The social world represents another tripartite system of textual, interpersonal and interactional frames and their respective presuppositions. The textual frame is governed by the Gricean Cooperative Principle, the maxims of quality, quantity, manner and relation, and the conversational implicature. It is represented explicitly by direct speech acts, and implicitly by indirect speech acts and the indexicals more-fuzzy and less-fuzzy hedges. The retrieval of the speaker intention and her/his speaker-intended conversationally implicated meaning depends to a large extent on these inference triggers and other illocutionary force indicating devices. The interpersonal frame is governed by participation format, i.e. the role/function of (un)ratified participants, and face, which, should they be represented indexically, also have to be retrieved through a process of inferencing. The interactional frame is determined by sequential organization, which is based on the concept of adjacency, i.e. adjacency pair, adjacency relation and adjacency position. In the following, this theoretical framework is applied to actual language data, more specifically to saying no thanks, which will be investigated with regard to explicit and implicit representations.

The explication of one or more of an utterance's presuppositions generally implies their rejection, as is the case with example (5), which rejects one of its textual presuppositions, the Gricean maxim of relation:

(5) This is not relevant/Das ist nicht relevant.
A rejection of the interpersonal presuppositions, i.e. participation format and face wants/needs, may be realized by

(6) I have not been talking to you as the teacher Thomas Cook, but to you as my husband Thomas Cook/Ich rede nicht mit dir in deiner Funktion als Lehrer, sondern als Ehemann.
(7) Don't be so touchy/sei nicht so empfindlich.

Example (6) explicates two possible discourse identities of an individual and rejects the participant's momentary role in the participation format, while example (7) refers to a participant's excessive face wants. A rejection of the interactional presuppositions may be realized by

(8) Stop interrupting me, it's not your turn yet /
  Unterbrich mich nicht, du kommst erst später an die Reihe.

Example (8) explicates inappropriate interactional presuppositions with regard to the turn-taking system, i.e. the inappropriate self-selection, which is closely connected to the participation format.
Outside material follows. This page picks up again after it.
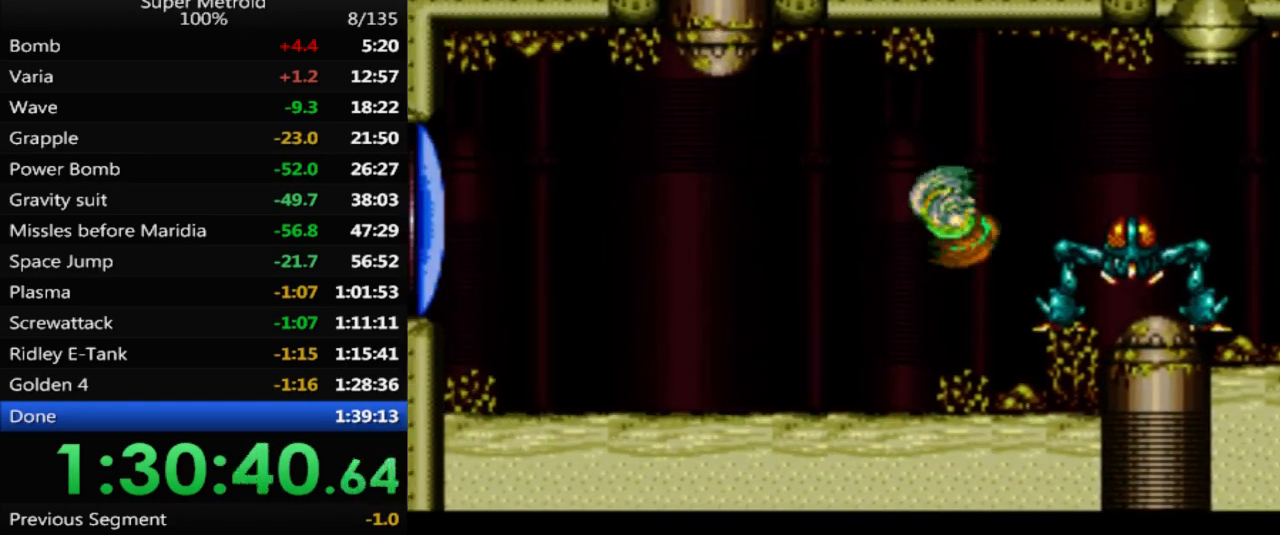
{"buttons": ["DPAD_LEFT"], "events": [[150, "A", "down"], [300, "A", "up"], [300, "B", "up"]]}
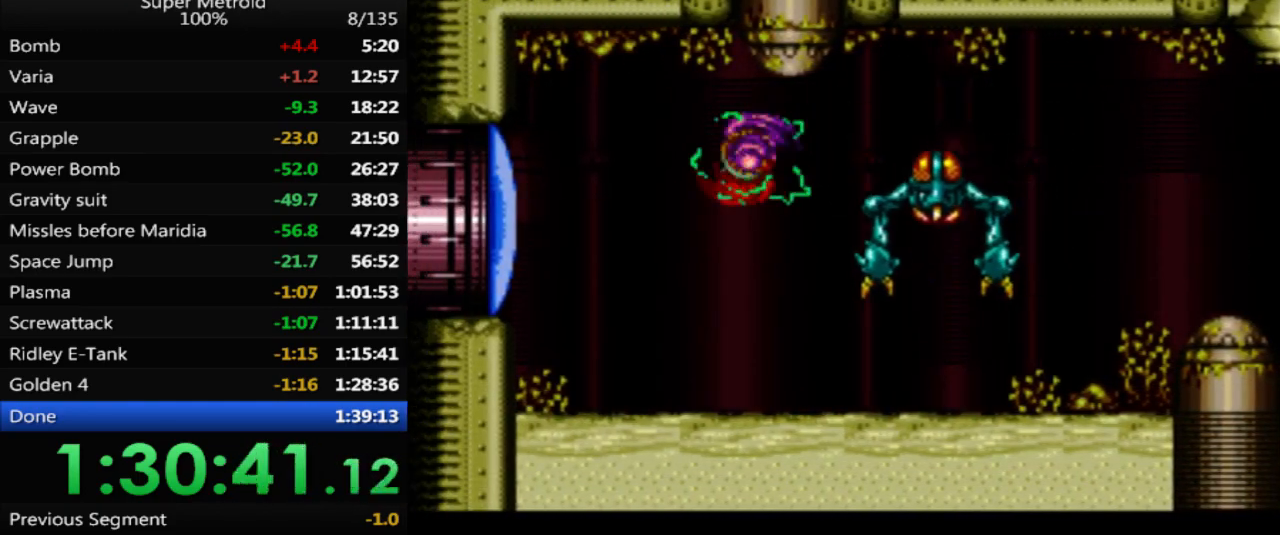
{"buttons": ["A", "DPAD_LEFT"], "events": [[50, "X", "down"], [133, "X", "up"], [500, "A", "down"]]}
Whereas a participant's (un)ratified discourse identity is attributed to the interpersonal frame, her/his instantiation with regard to the turn-taking system is set in the framework of the interactional presuppositions.
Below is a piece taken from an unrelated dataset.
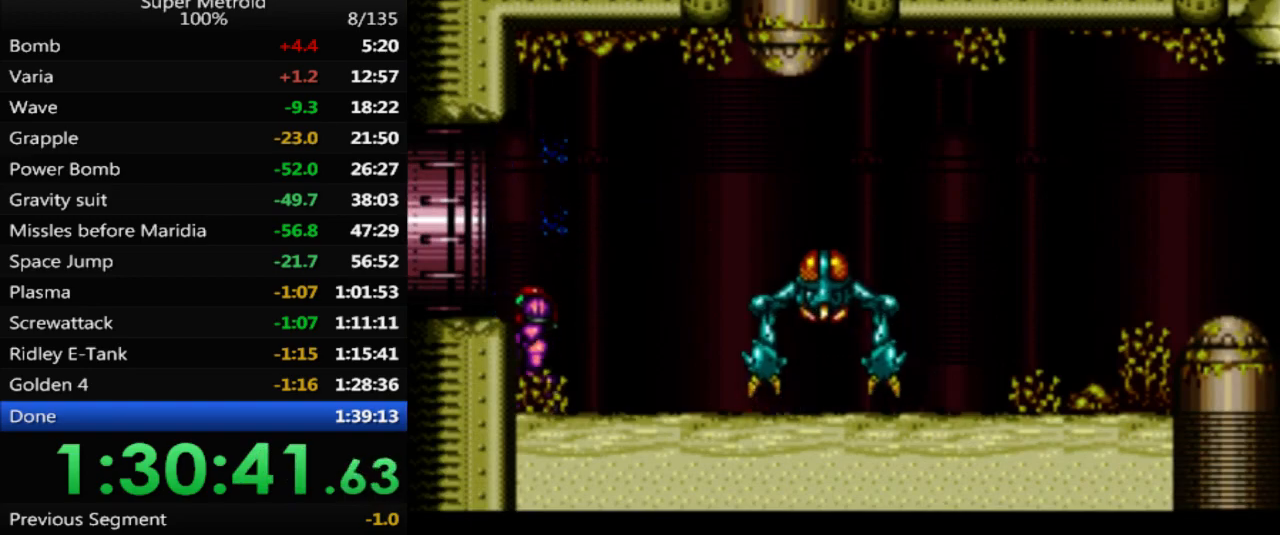
{"buttons": ["B", "DPAD_LEFT"], "events": [[150, "A", "up"], [267, "B", "down"]]}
From a discourse-distribution viewpoint, the explicit rejections in (5), (6), (7) and (8) have to be attributed a marked status in both the Anglo-American and German context for they are generally restricted to argumentative settings in which the argumentation escalates. In other words, it seems far more 'natural', far more 'conventional' to employ negative contextualization cues for the rejection of prior discourse despite the fact that their communicative meaning depends to a large extent on the socio-cultural conventions of a speech community.[13] In the following negative contextualiaztion cues are categorized with regard to their references to the textual, interpersonal and interactional frames:

Negative contextualization cues are not only frequently employed in mundane face-to-face interactions, but also in institutional discourse, e.g. political interviews and student-lecturer interactions. An indexical realization of no thanks rejecting textual presuppositions can be represented by more-fuzzy hedges, which attenuate the pragmatic force of the rejection, e.g. kind of/sort of or somehow or it can be realized by less-fuzzy hedges, which boost the pragmatic force of the rejection, e.g. to say it straight away, frankly, bluntly, in fact or actually. A cross-cultural investigation of the distribution of negative contextualization cues in the genre of a political interview (Fetzer 1994) in German and British contexts came to the conclusion that the Anglo-American context prefers a larger degree of attenuation. More specifically, in the German context discussed, both interviewer and interviewee realize their rejections on record and additionally boost the pragmatic force,[14] whereas the British interviews generally employ an off-record strategy for the linguistic representation of the rejection or redress it with the more-fuzzy hedge sort of. The interpersonal frame has to be differentiated with regard to references to the speaker and hearer-oriented presuppositions, which may either attenuate or boost the negative pragmatic force. Speaker-oriented indexicals are, e.g. I must say, let me, if I might, I may say, forgive me, in my view, I think/mean/suppose or as far as I can see whereas hearer-oriented strategies are realized by indexicals referring to the hearer’s face wants, e.g. with all due respect, apologies, e.g. I am sorry and reformulations. Additionally there is the explicit negative reference to the speaker-oriented interpersonal presuppositions, which frequently employ transferred negation, e.g. I'm NOT going to and I doN'T think. The most frequent indexicals of the interactional frame are represented by the negative discourse markers well and but and the hesitation marker erm.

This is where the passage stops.